I had no idea who Amy Winehouse was in 2006 when I first heard Me and Mr. Jones. I'd somehow missed all the press about her beatification as music's new "It" girl, and the song mystified me. Was this some obscure treasure by a ‘60s girl group, a quirky jazz/indie performance piece or tongue-in cheek R & B by a seasoned artist? I never would have guessed a 22-year old white girl from Southgate, London was responsible for that smoky, commanding contralto voice. Of course, if I’d listened more closely to the lyrics, which mentioned “Slick Rick” and “fuckery”, maybe the singer’s age wouldn’t have been such a surprise to me.
As I listened to more of her work-and her songs were everywhere in 2006 and 2007- the maturity and artistry of her delivery and lyrics continued to amaze me. How could a woman in her early 20s sound so genuinely, from-the-guts bluesy and world-weary on Love is a Losing Game and offer the casually ironic wit of Fuck Me Pumps, an observational song about English “footballer” groupies. The subtle delivery of Fuck Me Pumps (from Winehouse's first album, Frank) doesn’t seem like one dished out by a 20-year old. One would expect an angry, hip hop denunciation of bitches and hos from someone so young, but Winehouse’s smirky expose disses said women more effectively than any acidic diatribe ever could.
Tears Dry on Their Own is at once a recollection of a bittersweet, illicit love affair and a declaration of feminist freedom. “I cannot play myself again/ I should just be my own best friend/not fuck myself in the head with stupid men,” Winehouse declares in one verse.

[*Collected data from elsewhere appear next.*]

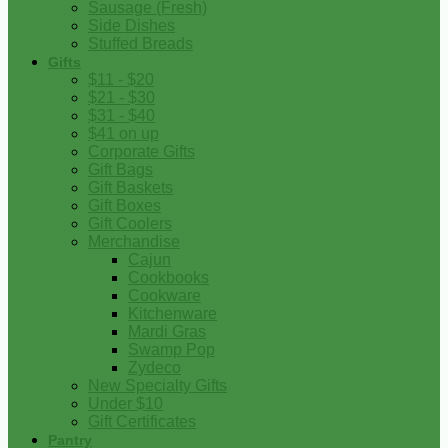
Sausage (Fresh)
Side Dishes
Stuffed Breads
Gifts
$11 - $20
$21 - $30
$31 - $40
$41 on up
Corporate Gifts
Gift Bags
Gift Baskets
Gift Boxes
Gift Coolers
Merchandise
Cajun
Cookbooks
Cookware
Kitchenware
Mardi Gras
Swamp Pop
Zydeco
New Specialty Gifts
Under $10
Gift Certificates
Pantry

Valerie Simpson and Nicholas Ashford co-wrote Tears Dry on Their Own, but Winehouse owns the song with the honesty and directness of her vocals. The presentation exposes the raw complications of love and psychoanalyzes it at the same time. The song Back to Black played out like an updated version of jazz standards like Black Coffee and Cigarettes, where the screeching anguish of lost love has descended into a dull, consistent ache.

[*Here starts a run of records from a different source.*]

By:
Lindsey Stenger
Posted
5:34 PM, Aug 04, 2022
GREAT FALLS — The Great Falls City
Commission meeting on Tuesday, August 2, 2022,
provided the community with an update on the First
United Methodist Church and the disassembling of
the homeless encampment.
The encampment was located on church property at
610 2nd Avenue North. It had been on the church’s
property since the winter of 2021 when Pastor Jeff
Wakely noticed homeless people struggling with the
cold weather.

The constant barrage of photos and video clips of Ms. Winehouse over the last few years exposed her as a cracked-out, bloody mess, running barefoot and disoriented in the middle of the street, ostensibly snorting coke onstage and generally being an out-of-control rock star. At first it seemed like a bad joke. Was she portraying the Saturday Night Live character Candy Slice run amuck? After awhile, it became apparent that this was no laughing matter. Unlike other members of the 27 Club, who muddled through highs and lows for several years before succumbing to the dark side, Amy just ceased to exist as a performer and musician one day and morphed into a permanent train wreck
I’m not a doctor (and I never played on TV), but copious amounts of alcohol, crack, heroin and whatever else the girl was shooting/snorting/imbibing on a regular basis was enough to kill not just a horse, but a whole stable. The holier-than-thou notion that most people can “snap out of it” after years of intense drug and alcohol abuse is a misnomer; we’re all wired differently and most people can’t just pick themselves up and walk away after a certain point. Given the amount and longevity of Winehouse’s drug and alcohol abuse, it seemed the light at the end of the tunnel was, indeed, farther than she could navigate.

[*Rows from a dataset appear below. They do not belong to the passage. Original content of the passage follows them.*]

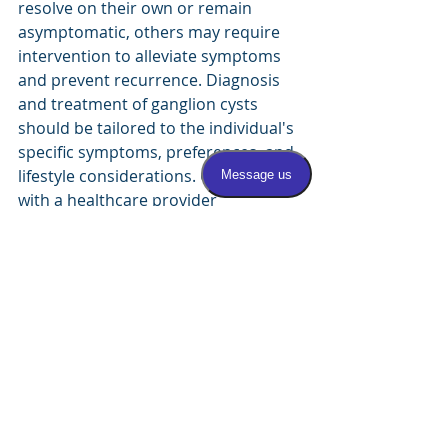
resolve on their own or remain 
asymptomatic, others may require 
intervention to alleviate symptoms 
and prevent recurrence. Diagnosis 
and treatment of ganglion cysts 
should be tailored to the individual's 
specific symptoms, preferences, and 
lifestyle considerations. Consulting 
with a healthcare provider 
experienced in the management of 
foot and ankle conditions is essential 
for developing an appropriate 
treatment plan and achieving 
optimal outcomes.
Shoes
bump on foot
Medical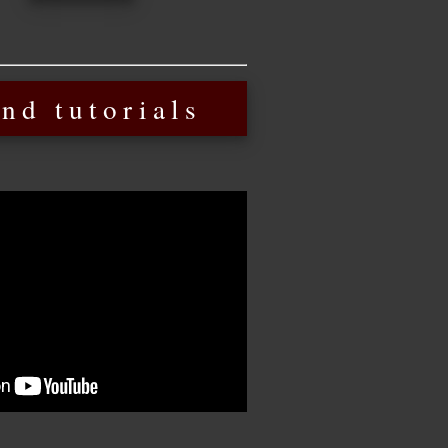
nd tutorials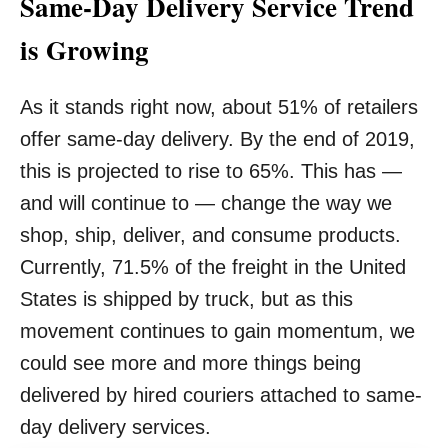
Same-Day Delivery Service Trend
is Growing
As it stands right now, about 51% of retailers
offer same-day delivery. By the end of 2019,
this is projected to rise to 65%. This has —
and will continue to — change the way we
shop, ship, deliver, and consume products.
Currently, 71.5% of the freight in the United
States is shipped by truck, but as this
movement continues to gain momentum, we
could see more and more things being
delivered by hired couriers attached to same-
day delivery services.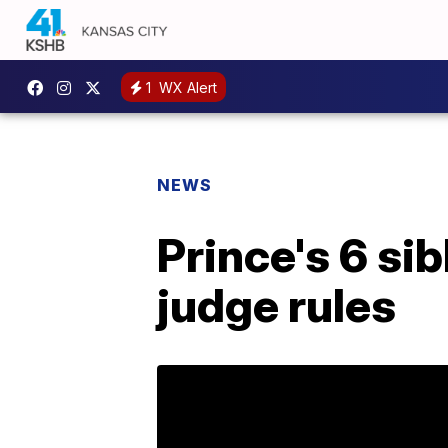
1
WX Alert
NEWS
Prince's 6 sib
judge rules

If Amy had overcome her demons, it surely would have given her a wealth of material to match or outdo Back to Black. If she sounded like a jazz singer in some smoky nightclub at 22, can you imagine what she would have created at 35 or 40? She certainly had the talent and the raw chutzpah to become the Billie Holiday of her generation. It’s too bad she left us before she had the chance to generate an extensive body of work.